The oldest climber was physically inspiring, too. A couple of other women suffered altitude sickness, but Koehler never even got a headache.
“In a lot of ways, she rocked it like the youngest one.”
They walked for six days, hiking from camp to camp to camp, porters taking care of the gear, guides taking care of the climbers.
Koehler felt strong, grateful for the work she’d done — the hiking, cardio, weights, yoga — the year before.
“I was really thankful I stayed healthy. Being thankful, that carries you a long way.”
They woke in the dark Feb. 6, and were on the trail by 4 a.m. for the nine-hour push to the summit.
They’d made it this far together, so they gathered just below the top.
“We all decided to reach it at the same time,” Koehler said. “And we gave a big shout out.”

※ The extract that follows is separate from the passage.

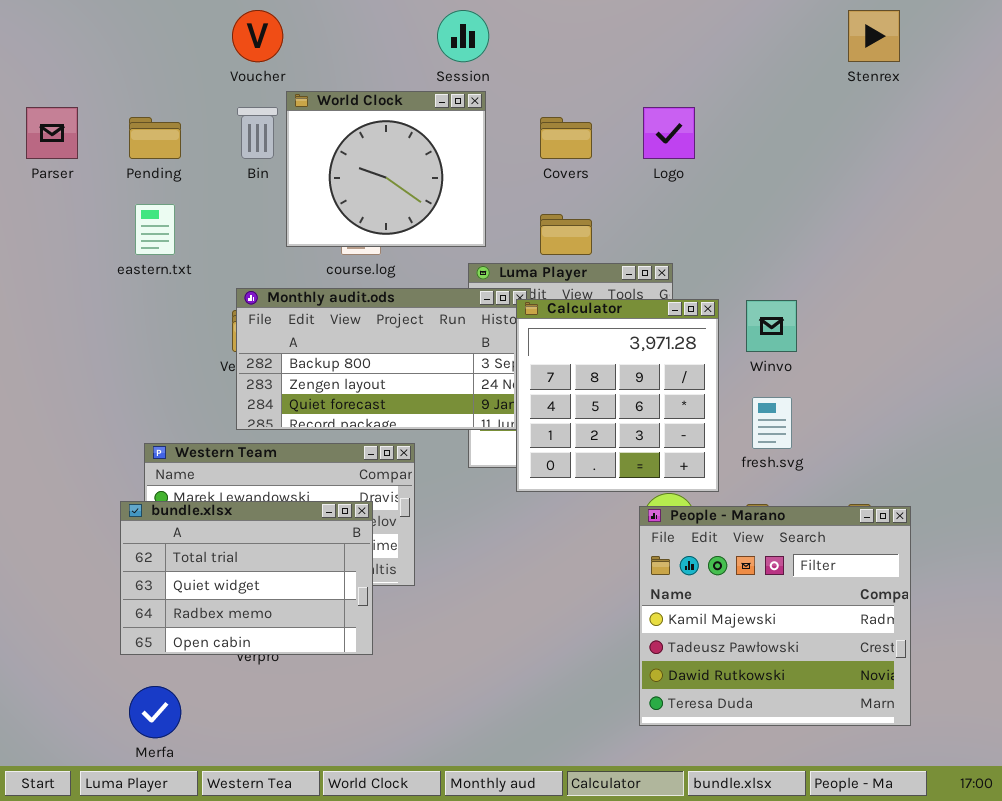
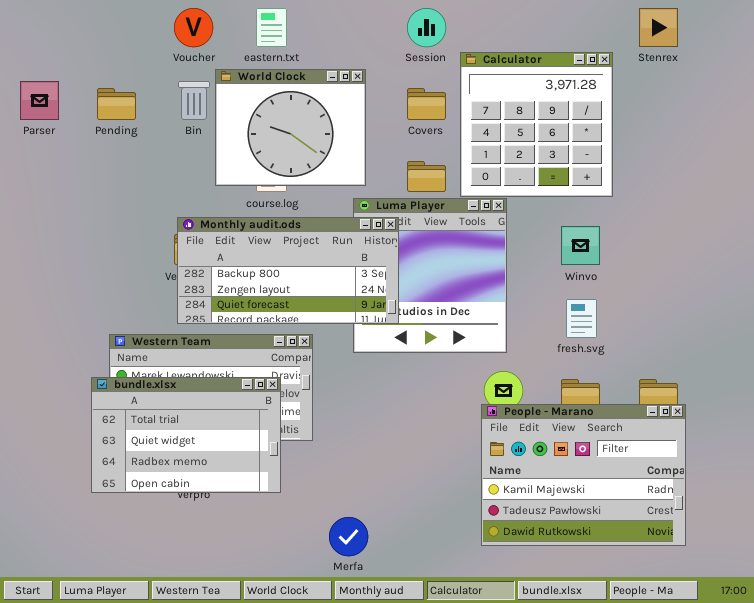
Session: [437,10,489,62] -> [407,8,446,47], moved
eastern.txt: [135,204,175,255] -> [256,8,287,47], moved
Calculator: [516,299,719,492] -> [460,52,613,197], moved
People - Marano: [639,506,911,726] -> [481,404,686,546], resized
Merfa: [129,686,181,738] -> [329,517,368,556], moved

A friend was keeping Koehler’s Facebook page updated, and it filled with likes and praise when news of the group reaching the summit reached Lincoln.
Her daughters were proud, but not necessarily surprised, that their mother had made it, Hannah Koehler said.
“She’s always been really strong and really capable of anything. She’s 65, and I don’t know anybody else’s mom who can do that.”
They stayed at the summit for about 20 minutes, taking turns posing for photos with the sign, and began their two-day walk to the bottom.
The guides hosted an awards ceremony, presenting certificates to the group before it left. They’d said they were going to start with the youngest climbers.
“But they called out Anne’s name first,” Steadman said. “She’s really the youngest at heart.”
The climbers had grown close, already planning a reunion this summer on the Oregon coast and talking about a rim-to-rim hike of the Grand Canyon.
Koehler was back in Lincoln a few days later, the same woman, but changed. The entire experience — the training and the trip — had pushed her in new ways, she said, and showed her how strong she could be.
She’ll carry that into the next chapter of her life. “And this next chapter is pretty wide-open. I don’t have any expectations of it, but I’m expectant. I’m pretty excited for what happens next.”